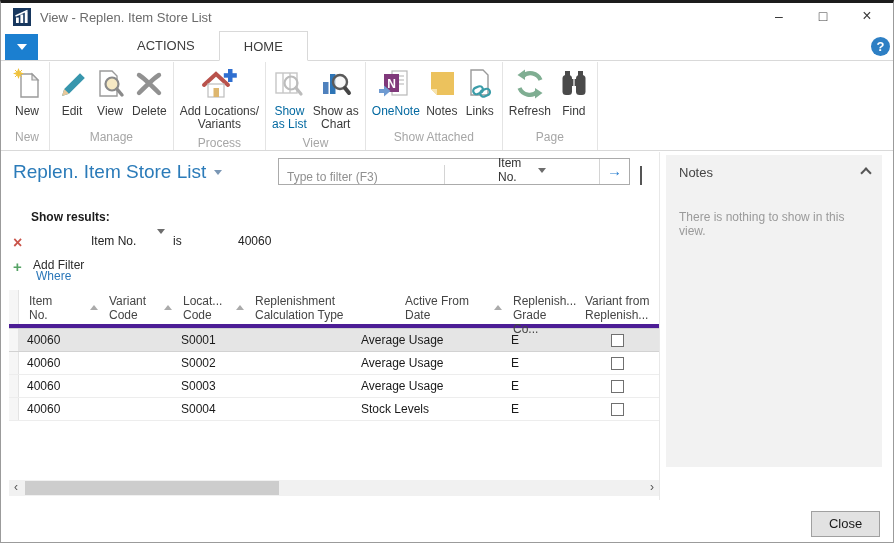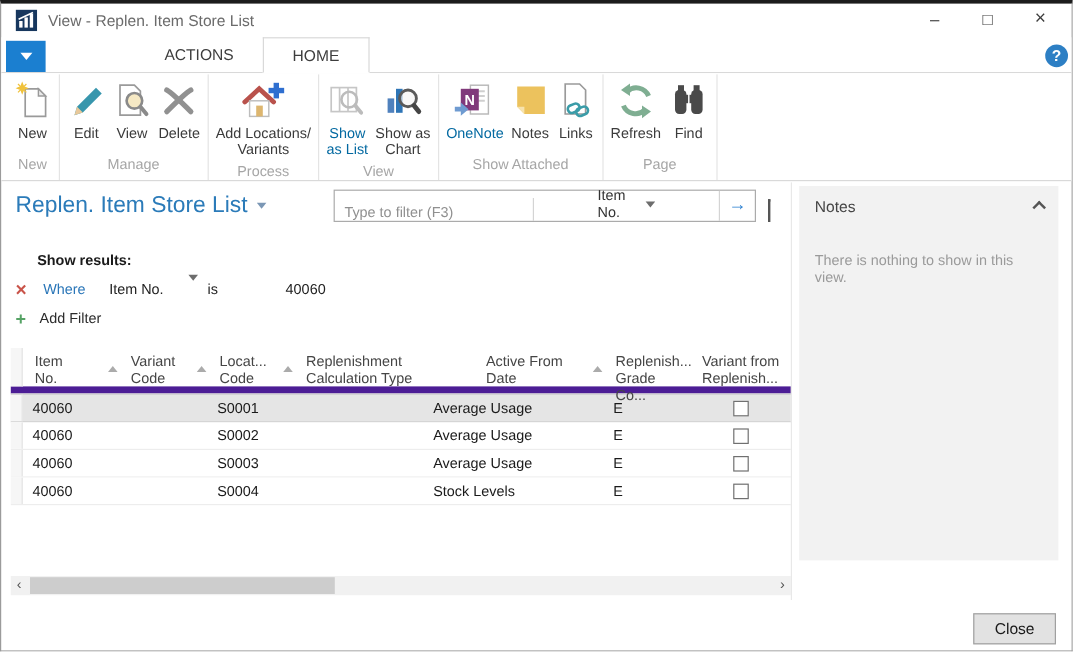--- a/index.html
+++ b/index.html
@@ -41,32 +41,32 @@
   .fcolumn { flex:1; padding:0 8px; color:#333; display:flex; align-items:center; }
   .caret-down-gray { width:0; height:0; border-left:4px solid transparent; border-right:4px solid transparent; border-top:5px solid #6d6d6d; margin-left:auto; }
   .fgo { width:30px; height:25px; border-left:1px solid #d4d4d4; text-align:center; color:#2a7fd0; font-weight:bold; font-size:15px; line-height:24px; }
   .chevron-up { width:8px; height:8px; border-top:2px solid #555; border-left:2px solid #555; transform:rotate(45deg); }
   .collapse-filter { position:absolute; left:639px; top:165px; }
   
   .show-results { position:absolute; left:10px; top:207px; font-size:12px; font-weight:bold; color:#1a1a1a;margin-left:20px; }
   .where-row { position:absolute; left:12px; top:231px; height:16px; font-size:12px; color:#222; }
   .where-row > span { position:absolute; top:0; white-space:nowrap; }
   .fx-del { left:0; top:-3px; color:#c9544a; font-weight:bold; font-size:16px; }
-  .fx-where { left:23px; color:#2a76b8; }
+  .fx-where { left:23px; color:#2a76b8;margin-top:35px; }
   .fx-field { left:78px; }
   .fx-caret { left:144px; top:4px; }
   .fx-is { left:160px; }
   .fx-val { left:225px; }
   .addfilter-row { position:absolute; left:12px; top:255px; height:16px; font-size:12px; color:#2b2b2b; }
   .addfilter-row > span { position:absolute; top:0; white-space:nowrap; }
   .fx-plus { left:0; top:-2px; color:#56a365; font-weight:bold; font-size:15px; }
   .fx-add { left:20px; }
   
   .datatable { position:absolute; left:8px; top:287px; width:650px; }
-  .thead { display:flex; height:38px; border-bottom:6px solid #4c1d95; font-size:12px; color:#454545; }
+  .thead { display:flex; height:38px; border-bottom:4px solid #4c1d95; font-size:12px; color:#454545; }
   .th { position:relative; padding:4px 3px 0 10px; line-height:14px; white-space:pre-line; }
   .sort-up { position:absolute; right:1px; top:15px; width:0; height:0; border-left:4px solid transparent; border-right:4px solid transparent; border-bottom:5px solid #ababab; }
   .gutter { width:10px; background:#f6f6f6; border-right:1px solid #e4e4e4; flex:0 0 10px; }
   .c-item { flex:0 0 80px; width:80px; }
   .c-variant { flex:0 0 74px; width:74px; }
   .c-locat { flex:0 0 72px; width:72px; }
   .c-active { flex:0 0 108px; width:108px; }
   .c-calc { flex:0 0 150px; width:150px; }
   .c-grade { flex:0 0 72px; width:72px; }
   .c-excl { flex:0 0 84px; width:84px; }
• • •
Instructions for the task >>
In full and without any pictures, print the listing above exactly.

Result for this task >>
--- a/index.html
+++ b/index.html
@@ -41,32 +41,32 @@
   .fcolumn { flex:1; padding:0 8px; color:#333; display:flex; align-items:center; }
   .caret-down-gray { width:0; height:0; border-left:4px solid transparent; border-right:4px solid transparent; border-top:5px solid #6d6d6d; margin-left:auto; }
   .fgo { width:30px; height:25px; border-left:1px solid #d4d4d4; text-align:center; color:#2a7fd0; font-weight:bold; font-size:15px; line-height:24px; }
   .chevron-up { width:8px; height:8px; border-top:2px solid #555; border-left:2px solid #555; transform:rotate(45deg); }
   .collapse-filter { position:absolute; left:639px; top:165px; }
   
   .show-results { position:absolute; left:10px; top:207px; font-size:12px; font-weight:bold; color:#1a1a1a;margin-left:20px; }
   .where-row { position:absolute; left:12px; top:231px; height:16px; font-size:12px; color:#222; }
   .where-row > span { position:absolute; top:0; white-space:nowrap; }
   .fx-del { left:0; top:-3px; color:#c9544a; font-weight:bold; font-size:16px; }
-  .fx-where { left:23px; color:#2a76b8; }
+  .fx-where { left:23px; color:#2a76b8;margin-top:35px; }
   .fx-field { left:78px; }
   .fx-caret { left:144px; top:4px; }
   .fx-is { left:160px; }
   .fx-val { left:225px; }
   .addfilter-row { position:absolute; left:12px; top:255px; height:16px; font-size:12px; color:#2b2b2b; }
   .addfilter-row > span { position:absolute; top:0; white-space:nowrap; }
   .fx-plus { left:0; top:-2px; color:#56a365; font-weight:bold; font-size:15px; }
   .fx-add { left:20px; }
   
   .datatable { position:absolute; left:8px; top:287px; width:650px; }
-  .thead { display:flex; height:38px; border-bottom:6px solid #4c1d95; font-size:12px; color:#454545; }
+  .thead { display:flex; height:38px; border-bottom:4px solid #4c1d95; font-size:12px; color:#454545; }
   .th { position:relative; padding:4px 3px 0 10px; line-height:14px; white-space:pre-line; }
   .sort-up { position:absolute; right:1px; top:15px; width:0; height:0; border-left:4px solid transparent; border-right:4px solid transparent; border-bottom:5px solid #ababab; }
   .gutter { width:10px; background:#f6f6f6; border-right:1px solid #e4e4e4; flex:0 0 10px; }
   .c-item { flex:0 0 80px; width:80px; }
   .c-variant { flex:0 0 74px; width:74px; }
   .c-locat { flex:0 0 72px; width:72px; }
   .c-active { flex:0 0 108px; width:108px; }
   .c-calc { flex:0 0 150px; width:150px; }
   .c-grade { flex:0 0 72px; width:72px; }
   .c-excl { flex:0 0 84px; width:84px; }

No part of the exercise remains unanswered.